O The Guardian vai aos factos e explica que o Supremo Tribunal ordenou que os boletins preenchidos antes do final do dia das eleições, dia 3 de novembro, pudessem ser recebidos até três dias depois e, em seguida, contados. No entanto, o Supremo pode rever este assunto mais tarde. E, claro, vários outros estados para além da Pensilvânia permitiram que os eleitores exercessem o seu poder de voto através da correspondência.

Observadores impedidos 

"Os democratas da Pensilvânia foram ao Supremo Tribunal para tentar banir os nossos [republicanos] observadores... Eles não querem ninguém lá [nos locais de contagem]. Não querem que ninguém os observe enquanto estão a contar os votos", afirmou Trump.

A publicação britânica escreve que ninguém tentou proibir os observadores (que representam democratas e republicanos) e que os democratas não tentaram impedir que os representantes republicanos pudessem observar o processo de contagem de votos. O assunto, escreve o The Guardian, focava-se em quão perto os representantes dos partidos podiam estar dos funcionários que processam os votos. A campanha de Trump já tinha ganhado, em Tribunal, a possibilidade de os seus observadores estarem ainda mais perto. Segundo a CNBC, a distância era de cerca de 3,5 metros (12 feet) e passou a ser para metade, ou seja, já poderiam estar a 1,8 metros (6 feet), ou seja, não só não foram banidos como têm permissão para observar de mais perto.

"Foi negado à nossa campanha o acesso para observar a contagem em Detroit", disse, ainda em relação à contagem de votos - desta vez no estado do Michigan.

Os votos por correio foram contados num centro de convenções na baixa da cidade, onde 134 quadros foram montados. A funcionária judicial da cidade, Janice Winfrey, disse ao The Guardian que cada partido tem direito a um observador por quadro. Disse ainda que não recaiu sob a sua atenção observadores republicanos serem removidos do local, mas referiu que alguns foram "muito agressivos, a tentar intimidar os funcionários" que processam os votos. Já Mark Brewer, ex-presidente do partido democrático no Michigan, disse que o acesso foi controlado no local e algumas pessoas de ambos os partidos não puderam entrar, devido a restrições motivadas pela Covid-19.

Geórgia

“O sistema eleitoral na Geórgia é dirigido por democratas”, afirmou, numa altura em que a Geórgia é um estado muito importante nas contas (e onde Biden lidera, segundo a CNN, desde a manhã desta sexta-feira).

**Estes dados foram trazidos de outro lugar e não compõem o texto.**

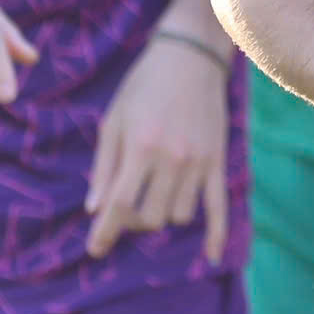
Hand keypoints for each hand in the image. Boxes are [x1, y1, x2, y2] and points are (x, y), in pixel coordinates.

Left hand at [87, 25, 231, 260]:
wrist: (192, 56)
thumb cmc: (144, 85)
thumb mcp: (113, 120)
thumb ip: (105, 166)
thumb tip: (94, 208)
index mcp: (141, 147)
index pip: (120, 205)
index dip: (105, 232)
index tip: (94, 249)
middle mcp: (172, 159)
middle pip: (150, 216)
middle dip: (132, 221)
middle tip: (124, 211)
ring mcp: (199, 163)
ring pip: (179, 215)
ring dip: (162, 216)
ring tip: (152, 202)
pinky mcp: (217, 161)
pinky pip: (218, 206)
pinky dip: (215, 235)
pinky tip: (209, 257)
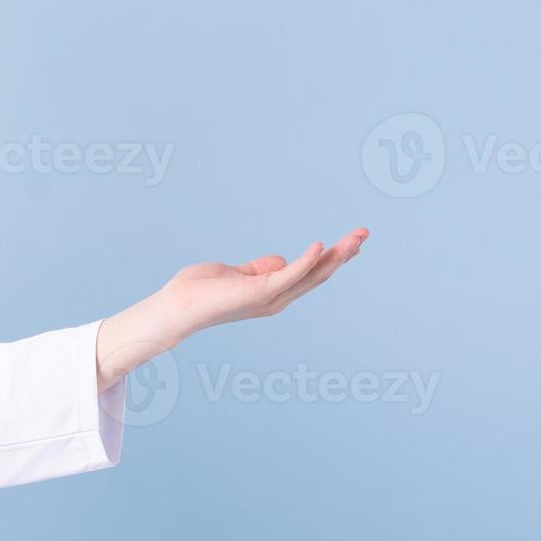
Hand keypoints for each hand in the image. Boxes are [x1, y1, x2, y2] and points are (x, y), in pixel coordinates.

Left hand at [96, 227, 368, 391]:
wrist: (177, 306)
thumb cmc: (201, 290)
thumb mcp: (236, 273)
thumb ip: (259, 268)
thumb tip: (281, 260)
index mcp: (272, 293)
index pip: (310, 274)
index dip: (331, 258)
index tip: (352, 243)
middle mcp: (277, 298)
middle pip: (318, 274)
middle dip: (343, 254)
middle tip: (363, 234)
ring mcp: (270, 297)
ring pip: (311, 275)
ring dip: (335, 256)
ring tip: (355, 238)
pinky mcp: (259, 292)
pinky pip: (289, 275)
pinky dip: (305, 261)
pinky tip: (320, 246)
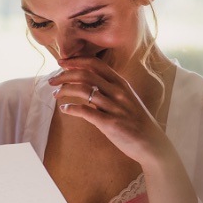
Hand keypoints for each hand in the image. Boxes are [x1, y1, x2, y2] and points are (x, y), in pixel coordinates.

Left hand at [50, 58, 168, 164]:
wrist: (150, 141)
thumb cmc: (136, 119)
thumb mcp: (127, 97)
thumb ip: (111, 89)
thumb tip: (89, 83)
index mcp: (121, 83)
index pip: (95, 64)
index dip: (76, 61)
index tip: (62, 62)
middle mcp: (118, 91)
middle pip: (86, 75)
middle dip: (65, 75)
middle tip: (52, 80)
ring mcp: (114, 107)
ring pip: (84, 91)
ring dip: (65, 90)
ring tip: (55, 94)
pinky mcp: (109, 123)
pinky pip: (86, 112)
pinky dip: (71, 109)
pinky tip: (64, 109)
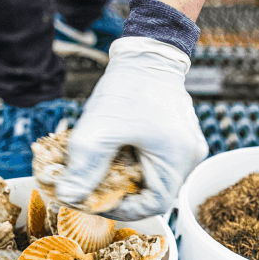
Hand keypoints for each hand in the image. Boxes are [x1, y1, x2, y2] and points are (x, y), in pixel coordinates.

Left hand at [55, 37, 207, 220]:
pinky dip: (132, 162)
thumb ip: (84, 167)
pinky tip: (114, 151)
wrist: (148, 50)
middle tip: (91, 187)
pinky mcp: (178, 137)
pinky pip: (155, 161)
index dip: (120, 209)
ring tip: (99, 168)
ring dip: (124, 177)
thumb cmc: (130, 86)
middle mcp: (189, 157)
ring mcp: (186, 147)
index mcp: (178, 159)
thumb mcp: (100, 129)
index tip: (93, 201)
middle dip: (119, 193)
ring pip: (152, 177)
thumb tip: (69, 196)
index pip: (153, 205)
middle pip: (152, 192)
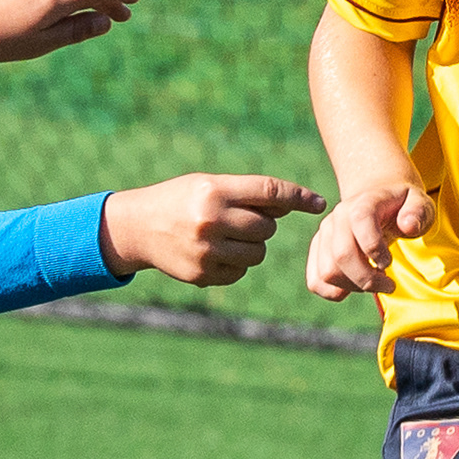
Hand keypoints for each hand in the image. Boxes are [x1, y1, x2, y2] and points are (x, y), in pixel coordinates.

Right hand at [101, 175, 324, 288]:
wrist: (138, 227)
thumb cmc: (181, 200)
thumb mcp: (209, 185)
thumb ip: (248, 194)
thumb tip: (292, 205)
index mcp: (214, 191)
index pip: (269, 191)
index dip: (298, 197)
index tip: (319, 203)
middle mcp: (211, 220)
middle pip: (267, 226)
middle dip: (261, 223)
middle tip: (238, 218)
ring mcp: (206, 251)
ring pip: (258, 252)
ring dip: (252, 245)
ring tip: (227, 235)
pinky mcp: (202, 274)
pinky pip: (241, 272)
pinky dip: (236, 264)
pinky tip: (214, 252)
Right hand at [305, 182, 436, 300]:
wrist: (378, 200)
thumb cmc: (402, 206)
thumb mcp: (419, 202)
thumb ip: (419, 212)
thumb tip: (408, 226)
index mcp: (364, 202)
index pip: (361, 221)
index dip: (375, 248)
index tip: (389, 262)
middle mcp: (338, 216)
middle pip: (342, 255)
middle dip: (368, 279)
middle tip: (389, 285)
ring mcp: (325, 234)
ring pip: (328, 272)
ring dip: (354, 287)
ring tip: (375, 282)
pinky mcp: (318, 250)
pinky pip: (315, 280)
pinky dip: (334, 292)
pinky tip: (355, 287)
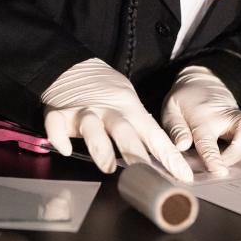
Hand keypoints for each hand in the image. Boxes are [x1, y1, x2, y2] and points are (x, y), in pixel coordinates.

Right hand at [42, 59, 192, 181]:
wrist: (74, 65)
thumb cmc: (106, 90)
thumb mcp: (131, 104)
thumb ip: (142, 129)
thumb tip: (163, 158)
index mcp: (132, 111)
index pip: (155, 136)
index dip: (170, 156)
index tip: (183, 176)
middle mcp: (110, 111)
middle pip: (125, 133)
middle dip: (137, 154)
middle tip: (147, 174)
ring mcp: (85, 112)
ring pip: (93, 129)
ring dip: (101, 147)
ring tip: (107, 167)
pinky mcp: (59, 113)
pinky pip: (56, 125)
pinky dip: (59, 137)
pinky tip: (64, 149)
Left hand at [161, 66, 240, 177]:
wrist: (202, 84)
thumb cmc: (185, 102)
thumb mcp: (171, 111)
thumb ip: (176, 130)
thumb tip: (181, 146)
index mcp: (203, 119)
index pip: (209, 141)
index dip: (214, 158)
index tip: (219, 171)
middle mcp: (227, 117)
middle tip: (226, 165)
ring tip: (234, 155)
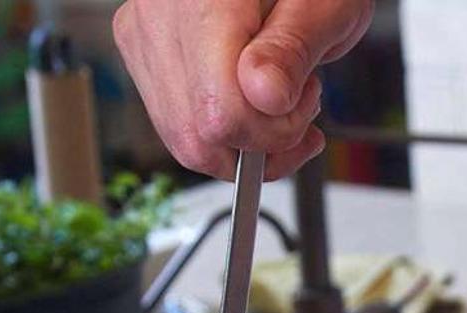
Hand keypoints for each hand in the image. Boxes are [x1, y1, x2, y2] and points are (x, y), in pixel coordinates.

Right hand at [113, 0, 374, 178]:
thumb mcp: (324, 7)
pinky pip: (176, 121)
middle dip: (260, 144)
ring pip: (183, 138)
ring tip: (278, 100)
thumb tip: (264, 96)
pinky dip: (220, 127)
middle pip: (197, 135)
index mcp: (205, 0)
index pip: (222, 111)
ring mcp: (145, 36)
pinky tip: (251, 99)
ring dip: (241, 141)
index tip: (305, 101)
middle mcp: (159, 16)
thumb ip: (293, 49)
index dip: (274, 131)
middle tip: (298, 107)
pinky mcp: (142, 50)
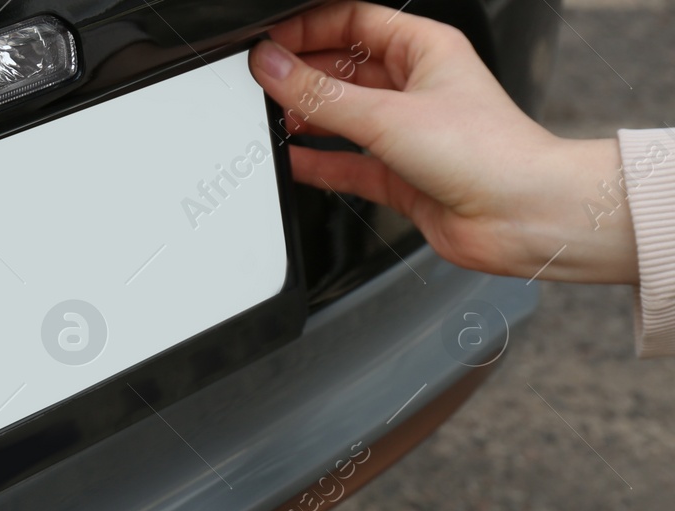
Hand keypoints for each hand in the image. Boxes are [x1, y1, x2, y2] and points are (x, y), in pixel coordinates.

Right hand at [249, 1, 638, 284]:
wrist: (520, 215)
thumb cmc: (487, 152)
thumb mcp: (388, 114)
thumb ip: (321, 95)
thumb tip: (273, 67)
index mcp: (426, 49)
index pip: (354, 22)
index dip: (309, 29)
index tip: (270, 45)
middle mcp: (417, 87)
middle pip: (344, 69)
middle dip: (303, 76)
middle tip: (263, 85)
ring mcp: (408, 133)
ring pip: (343, 117)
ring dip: (308, 119)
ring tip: (271, 122)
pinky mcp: (400, 176)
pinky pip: (346, 163)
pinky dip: (318, 162)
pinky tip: (292, 161)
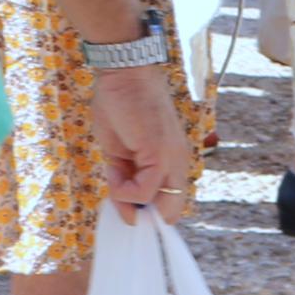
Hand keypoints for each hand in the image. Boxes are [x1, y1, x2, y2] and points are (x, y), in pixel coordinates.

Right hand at [88, 62, 196, 225]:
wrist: (124, 77)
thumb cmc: (121, 110)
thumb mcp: (120, 156)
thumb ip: (125, 184)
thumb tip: (128, 218)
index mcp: (173, 162)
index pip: (171, 204)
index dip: (148, 214)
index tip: (123, 207)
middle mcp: (179, 163)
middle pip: (171, 211)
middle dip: (141, 214)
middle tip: (118, 189)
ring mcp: (173, 159)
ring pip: (160, 205)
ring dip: (128, 199)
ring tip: (115, 169)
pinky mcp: (161, 154)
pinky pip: (144, 191)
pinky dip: (123, 189)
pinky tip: (115, 167)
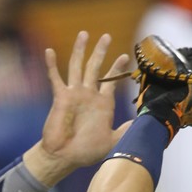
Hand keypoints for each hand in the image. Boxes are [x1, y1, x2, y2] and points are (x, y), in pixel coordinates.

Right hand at [25, 31, 131, 185]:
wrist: (65, 157)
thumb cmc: (87, 151)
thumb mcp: (112, 141)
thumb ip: (126, 131)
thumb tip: (141, 122)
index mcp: (102, 103)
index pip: (111, 81)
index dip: (117, 68)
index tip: (125, 56)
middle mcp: (89, 95)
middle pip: (95, 67)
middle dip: (101, 52)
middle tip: (107, 36)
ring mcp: (74, 94)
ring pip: (78, 67)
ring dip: (80, 50)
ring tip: (84, 34)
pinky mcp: (61, 98)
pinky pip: (55, 78)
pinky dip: (52, 65)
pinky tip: (50, 51)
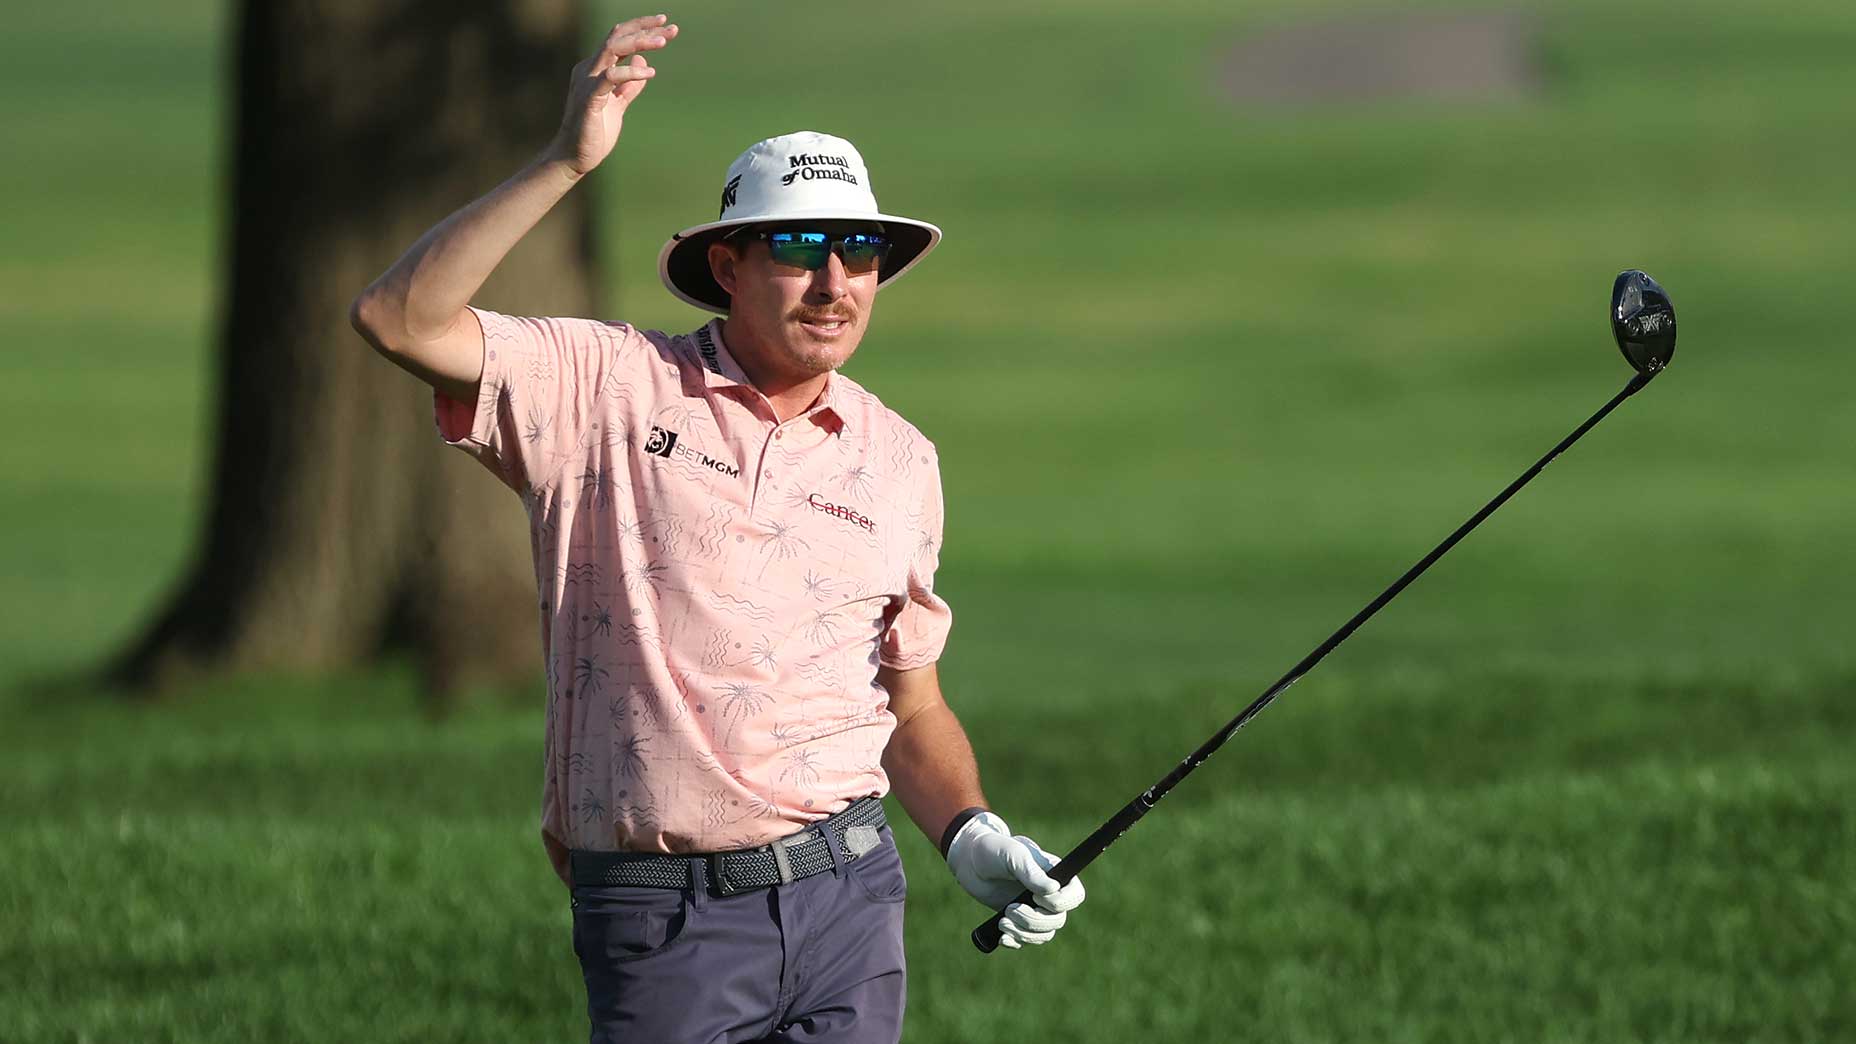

As eleições neste estado são, na verdade, supervisionadas por um republicano: o Secretário de Estado, Brad Raffensperger.

"O tribunal federal [United States Court of Appeals for the Eleventh Circuit] decidiu que na Geórgia os votos deviam chegar até ao dia das eleições. E não chegaram. Votos estão a chegar depois do dia de eleições".

Apesar de este tribunal de recurso com jurisdição no estado da Geórgia ter decidido que os votos tinham de estar entregues até às 19h00 do dia de eleições (3 de novembro) para serem contados, foi feita uma exceção para os boletins dos militares americanos que se encontrassem no estrangeiro — e que podiam ser recebidos até às 17h00 desta sexta-feira e ainda assim serem contados. Desta forma, os votos na Geórgia ainda estão a ser contados.